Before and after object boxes
'''

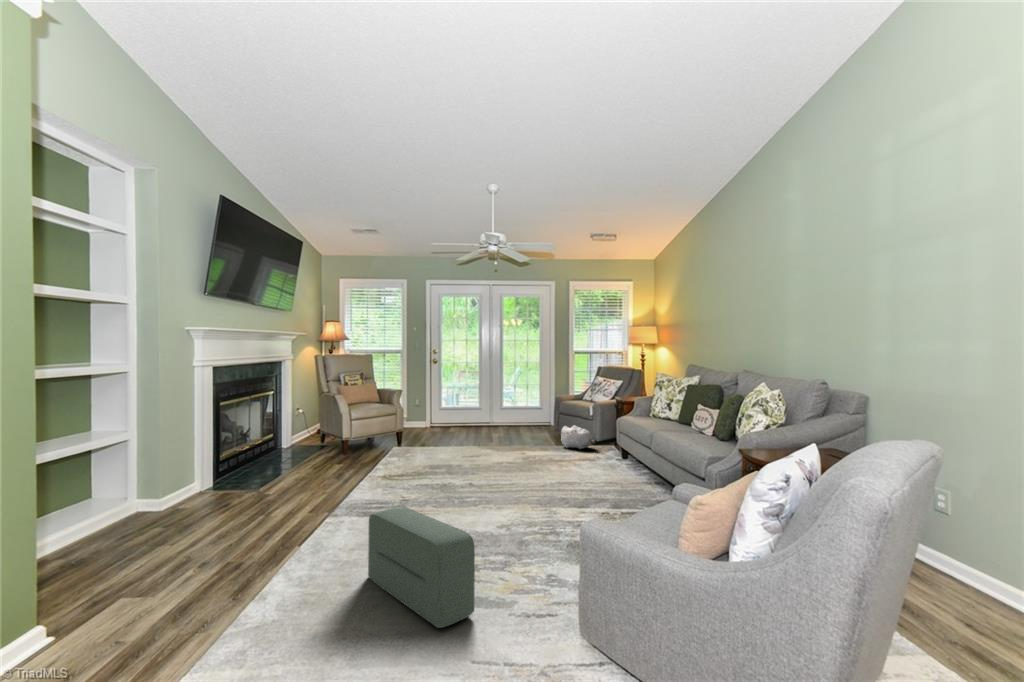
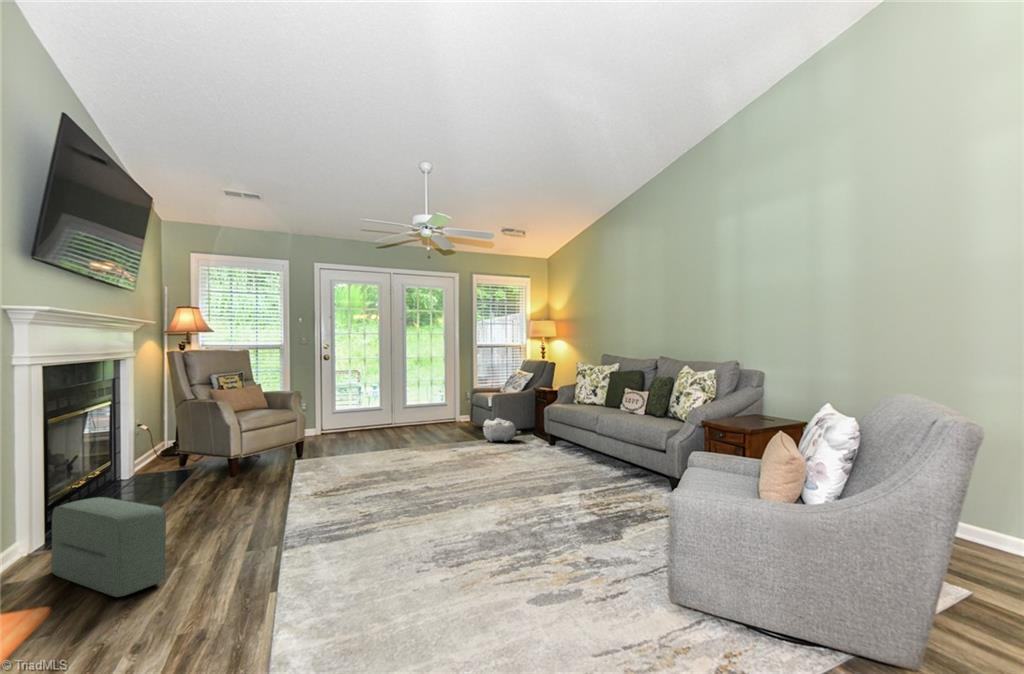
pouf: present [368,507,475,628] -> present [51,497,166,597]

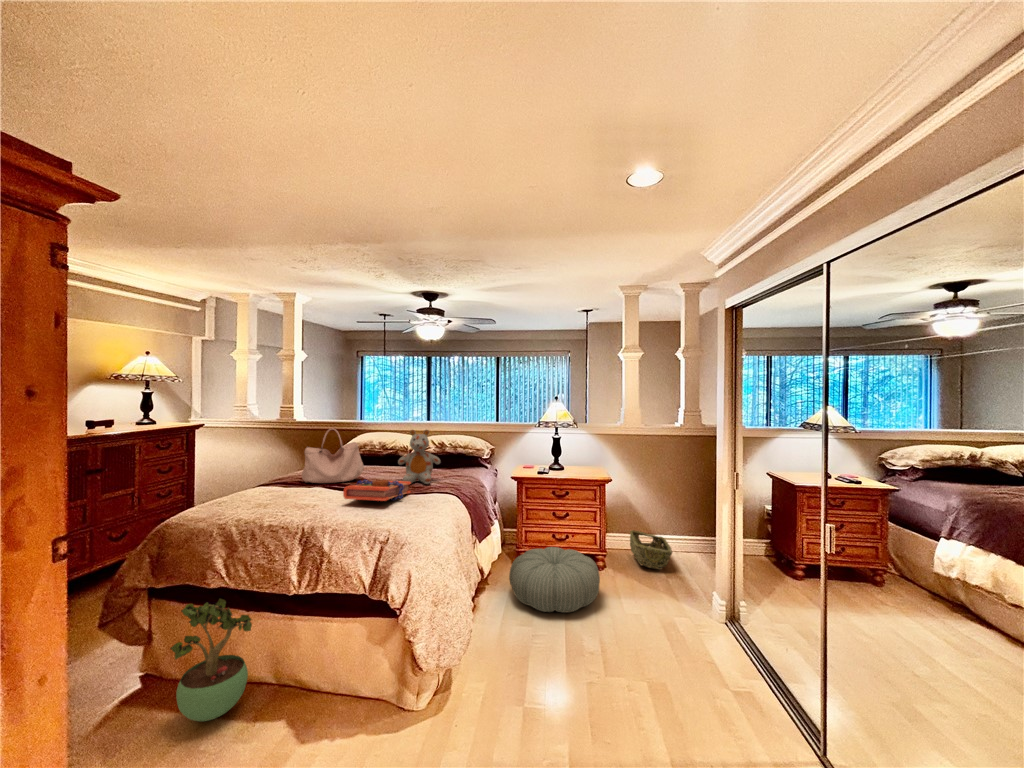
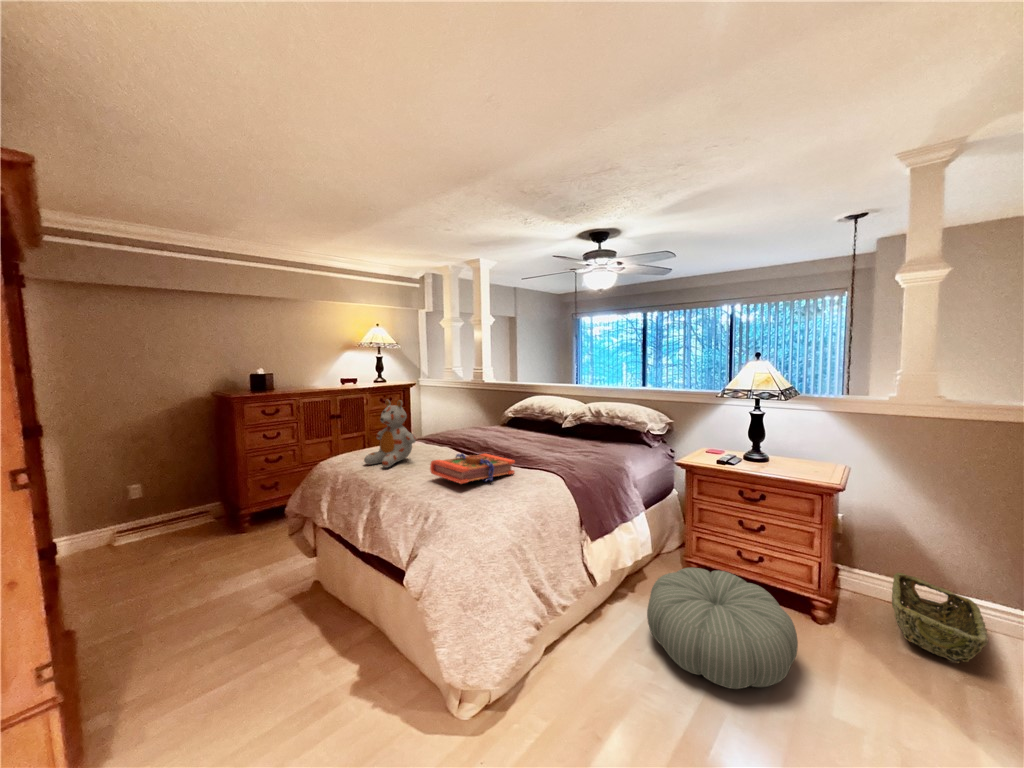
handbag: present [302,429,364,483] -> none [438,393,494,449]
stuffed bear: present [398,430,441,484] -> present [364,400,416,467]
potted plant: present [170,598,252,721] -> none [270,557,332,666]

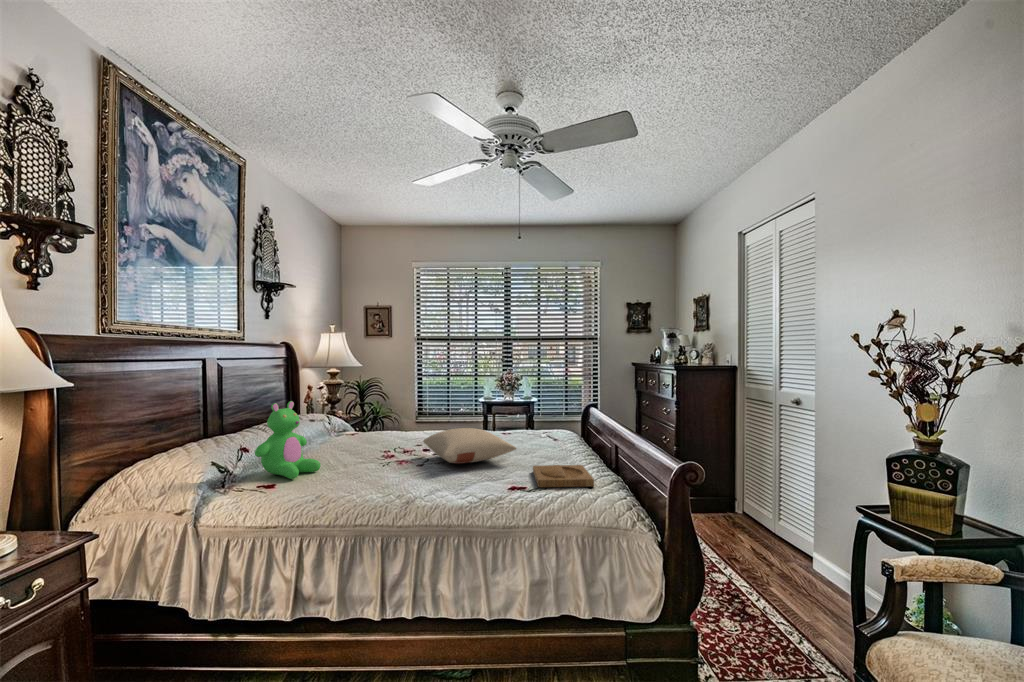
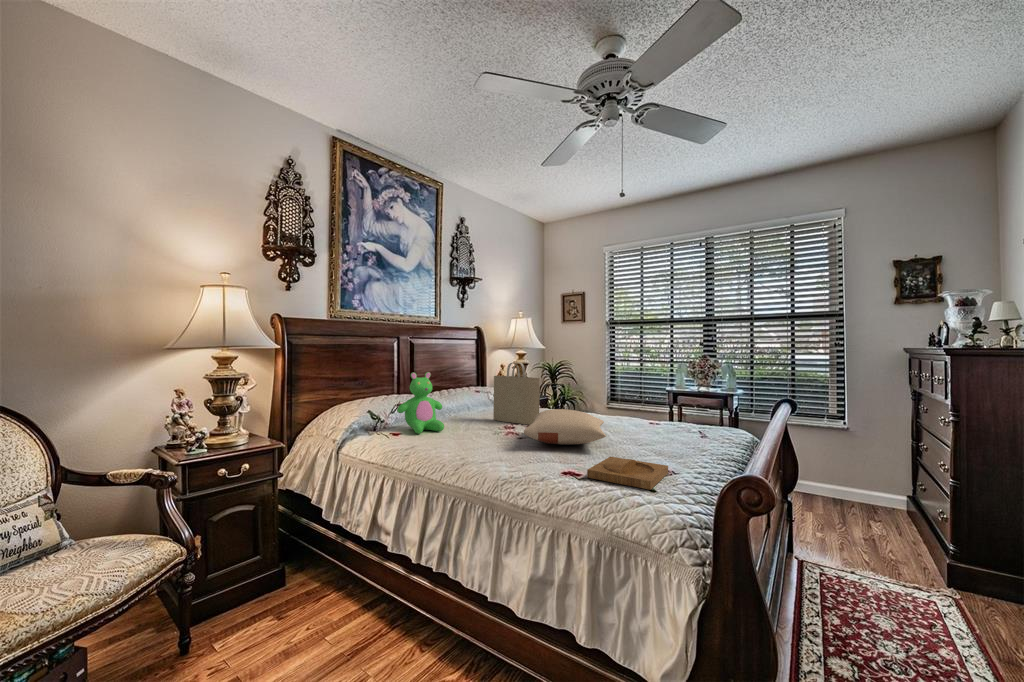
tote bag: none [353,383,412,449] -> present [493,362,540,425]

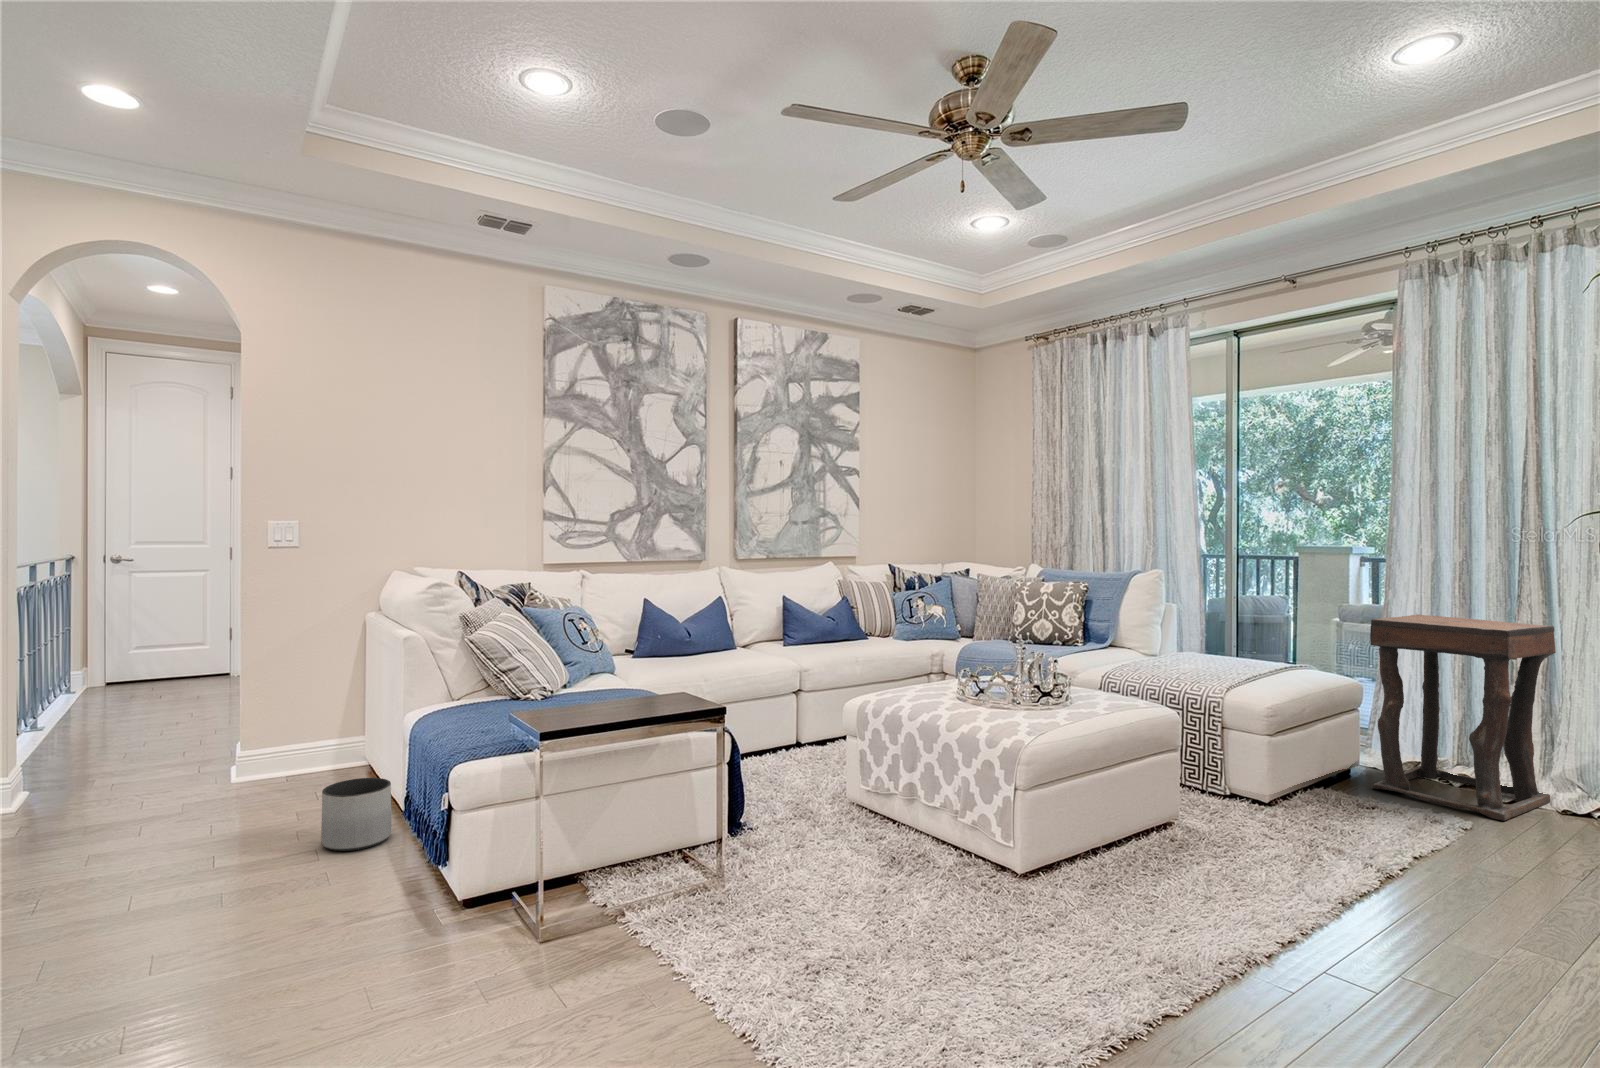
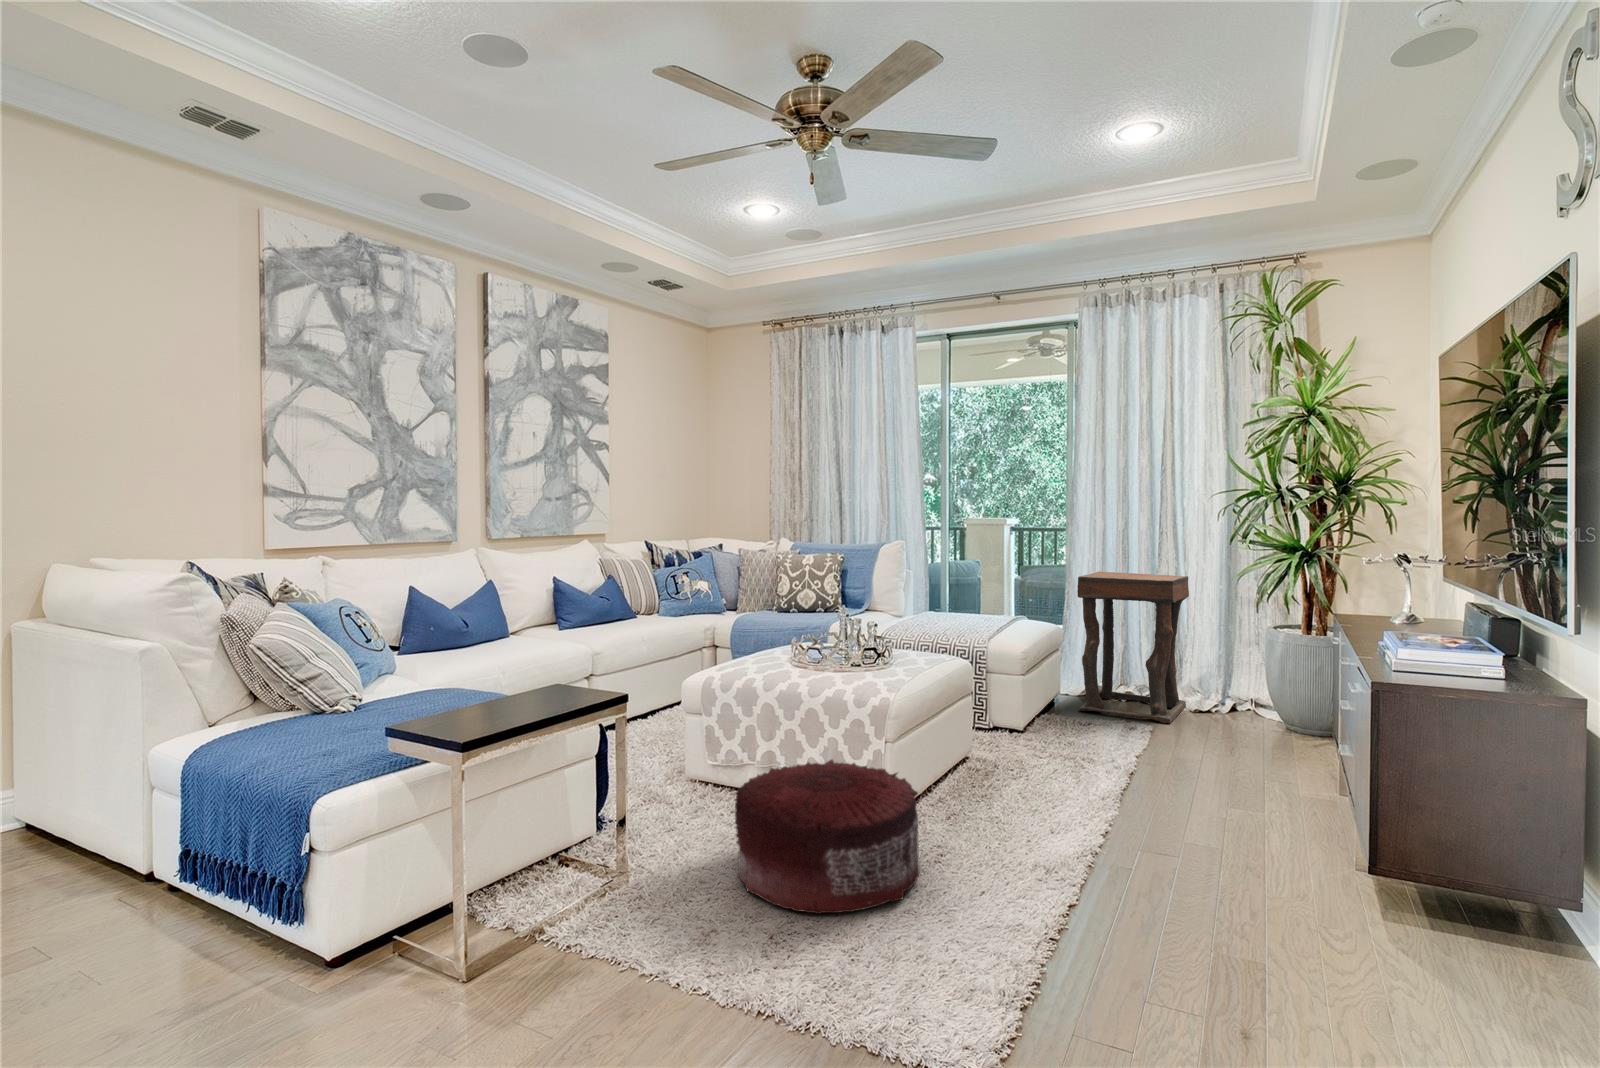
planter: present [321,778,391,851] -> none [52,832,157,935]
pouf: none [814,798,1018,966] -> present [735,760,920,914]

'''

## Exercise prompt:
Pull from the data each line where the string "none" turns up.

## Expected answer:
handbag: present [302,429,364,483] -> none [438,393,494,449]
potted plant: present [170,598,252,721] -> none [270,557,332,666]
tote bag: none [353,383,412,449] -> present [493,362,540,425]
planter: present [321,778,391,851] -> none [52,832,157,935]
pouf: none [814,798,1018,966] -> present [735,760,920,914]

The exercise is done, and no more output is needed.